A couple of years ago I put together a simple wreath using flowers from Hobby Lobby and a glue gun – the result was beautiful and served the function of showing the world we are still in a period of waiting and praying before Christmas! I added a simple Christmas tree and lantern to tie in the concept.

7. Don’t forget the “sacrifice manger” to make a soft bed of straw for the baby Jesus

Since my older girls turned 2 last year I began looking for ways to include them in the Advent season – the easiest by far is to create a “sacrifice manger”.

Children are encouraged to make sacrifices or acts of charity which turn into pieces of straw that are then put into the Christmas manger for the baby Jesus to sleep on.

The idea is to make as many sacrifices as possible to make the crib as soft as possible with lots of straw for the baby Jesus to curl up on.

I noticed this has made the most impact on my children’s overall mood and behavior for Advent, keeping them focused on the real “reason for the season”.

8. Trade the secular pant-suit Santa Claus for St.
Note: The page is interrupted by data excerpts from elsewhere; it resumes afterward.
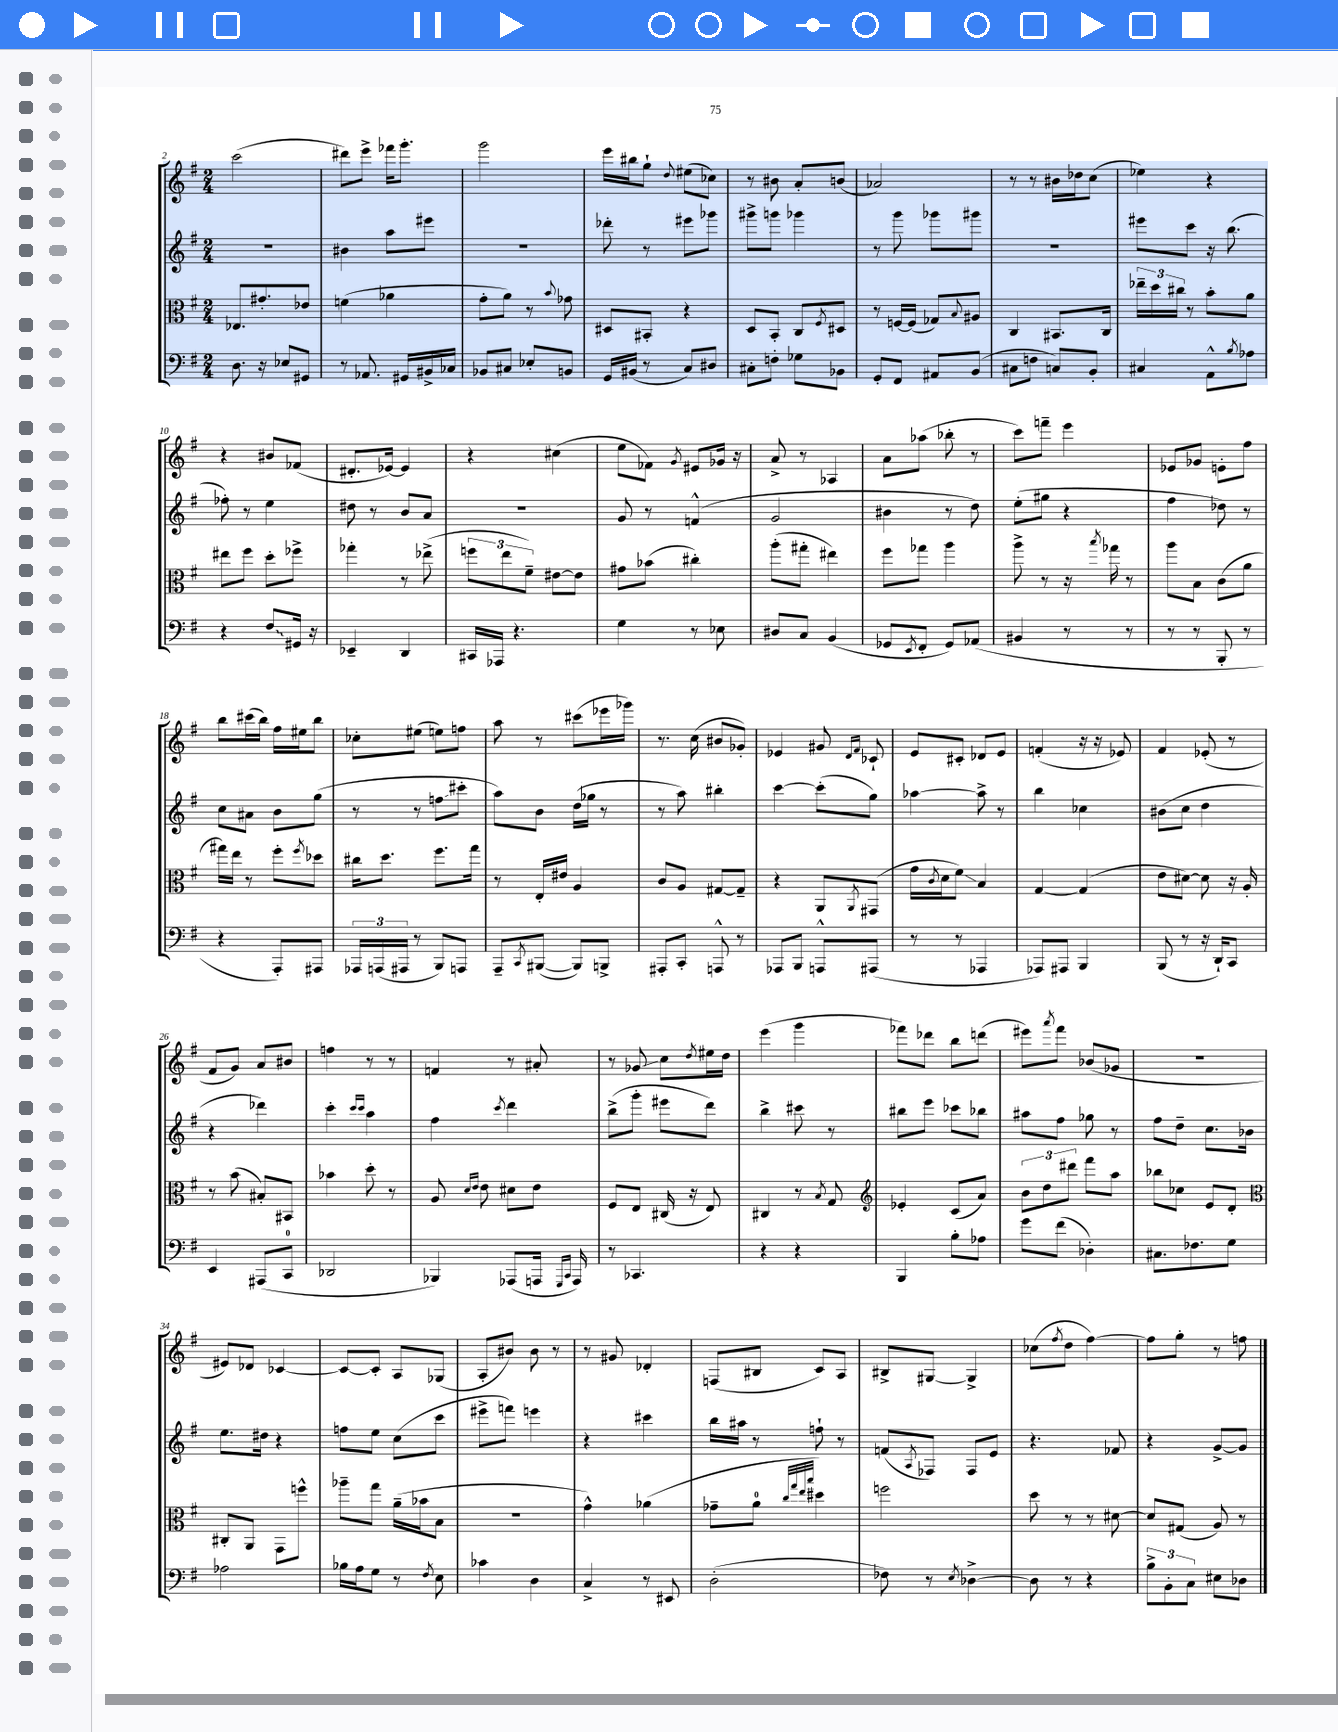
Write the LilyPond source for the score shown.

<<
\new StaffGroup <<
\new Staff = "s0" {
    \clef treble \key g \major \numericTimeSignature \time 2/4
    c'''2( |
    dis'''8) e'''8-> fes'''16 g'''8.-. |
    g'''2 |
    e'''16 bis''16 g''8-! \appoggiatura { d''8 } eis''8( ces''8) |
    r8 bis'8 a'8-. b'8( |
    aes'2) |
    r8 r8 bis'16 des''16 c''8( |
    ees''4) r4 |
    r4 bis'8 fes'8( |
    dis'8.-. ees'16~) ees'4 |
    r4 cis''4( |
    e''8 fes'8) \acciaccatura { g'8 } eis'8 ges'16 r16 |
    a'8-> r8 aes4 |
    a'8 aes''8( bes''8-. r8 |
    c'''8) f'''8-- e'''4 |
    ees'8 ges'8 e'8-. fis''8 |
    b''8 cis'''16( b''16) fis''16 eis''16 b''8 |
    ces''8-. eis''8( e''8) f''8 |
    a''8 r8 cis'''8( ees'''16 ges'''16) |
    r8. c''16( bis'8 ges'8-.) |
    ees'4 gis'8 \grace { d'16 fis'16 } ces'8-! |
    e'8 cis'8-. des'8 e'8 |
    f'4-.( r16 r16 ees'8) |
    fis'4 ees'8-.( r8 |
    fis'8 g'8) a'8 bis'8 |
    f''4 r8 r8 |
    f'4 r8 ais'8-. |
    r8 ges'8\glissando c''8 \acciaccatura { d''8 } eis''16 d''16 |
    e'''4( g'''4 |
    fes'''8) des'''8 b''8 d'''8( |
    eis'''8) \acciaccatura { a'''8 } fis'''8 bes'8( ges'8 |
    R2 |
    eis'8) des'8 ces'4~ |
    ces'8~ ces'8-. a8 ges8( |
    a8-. bis'8) bis'8 r8 |
    r8 gis'8 des'4-. |
    f8( bis8 c'8) a8 |
    bis8-> gis8~ gis4-> |
    ces''8( \acciaccatura { fis''8 } d''8 fis''4~) |
    fis''8 g''8-. r8 f''8 \bar "|." |
}
\new Staff = "s1" {
    \clef treble \key g \major \numericTimeSignature \time 2/4
    r2 |
    bis'4 a''8 eis'''8 |
    R2 |
    des'''8-. r8 eis'''8 ges'''8 |
    gis'''8-> g'''8 ges'''4 |
    r8 g'''8 ges'''8 gis'''8 |
    r2 |
    eis'''8 c'''8 r16 b''8.( |
    fes''8-.) r8 e''4 |
    dis''8 r8 b'8 a'8 |
    r2 |
    g'8 r8 f'4-^( |
    g'2 |
    bis'4 r8 d''8) |
    e''8-.( gis''8 r4 |
    fis''4 des''8) r8 |
    c''8 ais'8 b'8 g''8( |
    r8 r8 f''8\glissando cis'''8-. |
    a''8) b'8 d''16( ges''16 r8 |
    r8 a''8) bis''4-. |
    c'''4~ c'''8-.( g''8) |
    aes''4~ aes''8-> r8 |
    b''4 ces''4 |
    bis'8( c''8 d''4 |
    r4 des'''4) |
    c'''4-. \grace { c'''16 c'''16 } a''4 |
    fis''4 \acciaccatura { c'''8 } d'''4 |
    b''8->( g'''8-. eis'''8 d'''8) |
    b''4-> cis'''8 r8 |
    bis''8 e'''8 ces'''8 bes''8 |
    ais''8 fis''8 ges''8 r8 |
    fis''8 d''8-- c''8. bes'16 |
    e''8. dis''16 r4 |
    f''8 e''8 c''8( c'''8 |
    eis'''8-> f'''8) e'''4 |
    r4 cis'''4 |
    b''16 ais''16 r8 f''8-! r8 |
    f'8( \acciaccatura { a8 } fes8) fes8 e'8 |
    r4. fes'8 |
    r4 g'8~-> g'8 \bar "|." |
}
\new Staff = "s2" {
    \clef alto \key g \major \numericTimeSignature \time 2/4
    ees8. gis'8.-. ees'8 |
    f'4( aes'4 |
    g'8-. a'8) r8 \appoggiatura { b'8 } ges'8 |
    dis8 bis,8-. r4 |
    d8 b,8-. c8 \acciaccatura { fis8 } dis8 |
    r8 f16~ f16( ges8) \appoggiatura { b8 } ais8 |
    c4 bis,8. c16 |
    \tuplet 3/2 { ees''16-- d''16 cis''16 } r8 b'8-. a'8 |
    eis''8 fis''8 d''8-. fes''8-> |
    ges''4-. r8 ees''8->( |
    \tuplet 3/2 { f''8 e''8 fis'8--) } eis'8~ eis'8 |
    gis'8 bes'8( cis''4-.) |
    a''8-.( gis''8-. eis''4) |
    fis''8 ges''8 a''4 |
    a''8-> r8 r16 \acciaccatura { b''8 } ges''16 r8 |
    a''8 b8 c'8( a'8 |
    gis''16) e''16 r8 fis''8-. \acciaccatura { fis''8 } des''8 |
    cis''16 d''8. fis''8. g''16 |
    r8 e16-. eis'16 a4 |
    c'8 a8 gis8~ gis8-- |
    r4 a,8 \acciaccatura { a,8 } gis,8( |
    g'16 \acciaccatura { c'8 } d'16 fis'8\glissando) b4 |
    g4~ g4( |
    e'8 dis'8~) dis'8 r16 a16-. |
    r8 b'8( bis8-.) bis,8 |
    bes'4 d''8-. r8 |
    a8 \grace { d'16 e'16 } e'8 dis'8 e'8 |
    fis8 e8 cis16( r16 e8) |
    cis4 r8 \acciaccatura { b8 } g8 |
    \clef treble ees'4-. c'8( a'8) |
    \tuplet 3/2 { b'8 d''8 dis'''8 } fis'''8 a''8 |
    bes''8 ces''8 e'8 d'8-. |
    \clef alto cis8-. a,8 g,8 f''8-^ |
    aes''8-- g''8 a'16--( bes'16 b8 |
    r2 |
    g'4-^) aes'4( |
    ges'8-- a'8-0 \grace { c''32 g''32 e''32 b''32 } dis''4) |
    f''2 |
    d''8 r8 r8 dis'8~ |
    dis'8 gis8( a8) r8 \bar "|." |
}
\new Staff = "s3" {
    \clef bass \key g \major \numericTimeSignature \time 2/4
    d8. r16 ees8 gis,8 |
    r8 aes,8. gis,16 bis,16-> ces16 |
    bes,8 cis8 ees8-. b,8 |
    g,16 bis,16( r8 c8) dis8 |
    cis8-. f8-. ges8 bes,8 |
    g,8-. fis,8 ais,8 b,8( |
    cis8 f8 c8) b,8-. |
    cis4 a,8-^ \acciaccatura { b8 } aes8 |
    r4 \once \override Glissando.style = #'zigzag fis8\glissando gis,16 r16 |
    ees,4-- d,4 |
    cis,16 aes,,16 r4. |
    g4 r8 ees8 |
    dis8 c8 b,4( |
    ges,8 \acciaccatura { e,8 } fis,8-. ges,8) aes,8( |
    bis,4 r8 r8 |
    r8 r8 b,,8-. r8 |
    r4 a,,8-.) ais,,8 |
    \tuplet 3/2 { aes,,16 a,,16( ais,,16 } r8 b,,8) a,,8 |
    a,,8-- \acciaccatura { c,8 } bis,,8~( bis,,8) b,,8-> |
    ais,,8-. c,8-. a,,8-^ r8 |
    aes,,8 b,,8 a,,8-^ ais,,8( |
    r8 r8 aes,,4 |
    aes,,8) ais,,8 b,,4 |
    b,,8( r8 r16 d,16-!) c,8 |
    e,4 ais,,8( c,8-0 |
    des,2 |
    bes,,4) aes,,8( a,,16 \grace { g,,16 c,16 } a,,16) |
    r8 ces,4. |
    r4 r4 |
    b,,4 b8-. aes8 |
    g'8 fis'8( des4-.) |
    cis8. fes8. g8 |
    aes2 |
    bes16 a16 g8 r8 \acciaccatura { fis8 } e8 |
    ces'4 d4 |
    c4-> r8 eis,8 |
    d2-.( |
    fes8) r8 \acciaccatura { e8 } des4~-> |
    des8 r8 r4 |
    \tuplet 3/2 { b8-> b,8-. c8 } eis8 des8 \bar "|." |
}
>>
>>
\layout { \context { \Score currentBarNumber = #2 } }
Nicholas – and don’t forget the stockings

As with most “secular” holidays, there is always a Catholic underpinning which can be extracted and useful for teaching our children and learning about the faith. Use this opportunity to discuss St. Nicholas, his historic biography, and even include some activities for the children.

I stumbled upon this amazing website stnicholascenter.org which has tons – I mean TONS – of resources for the littles in your life, from coloring pages to puzzles to crafts to even music and audio stories of the real St. Nicholas. They are all extremely tasteful and not cartoony in the slightest.

Several years back I had also decided to decorate Dollar Tree stockings with puffy paint for our girls, then when our 3rd came along I simply added his to the mix. I liked the result as each stocking is personalized and easy to recognize!

9. Use essential oils fit for the season – cloves, cinnamon, frankincense, pine, etc.

As you can see in the picture above I have a small, inexpensive electric diffuser sitting right next to my nativity scene. I included cloves and cinnamon for Advent and plan on using frankincense for Epiphany. What a wonderful teaching moment where my children actually get to smell the gift that was given to the baby Jesus!

Whatever you decide to do this Advent and Christmas, try adding just one little tradition to your household. As the years go on you will have acquired new traditions to add to the preceding ones, building your family’s little liturgical heritage!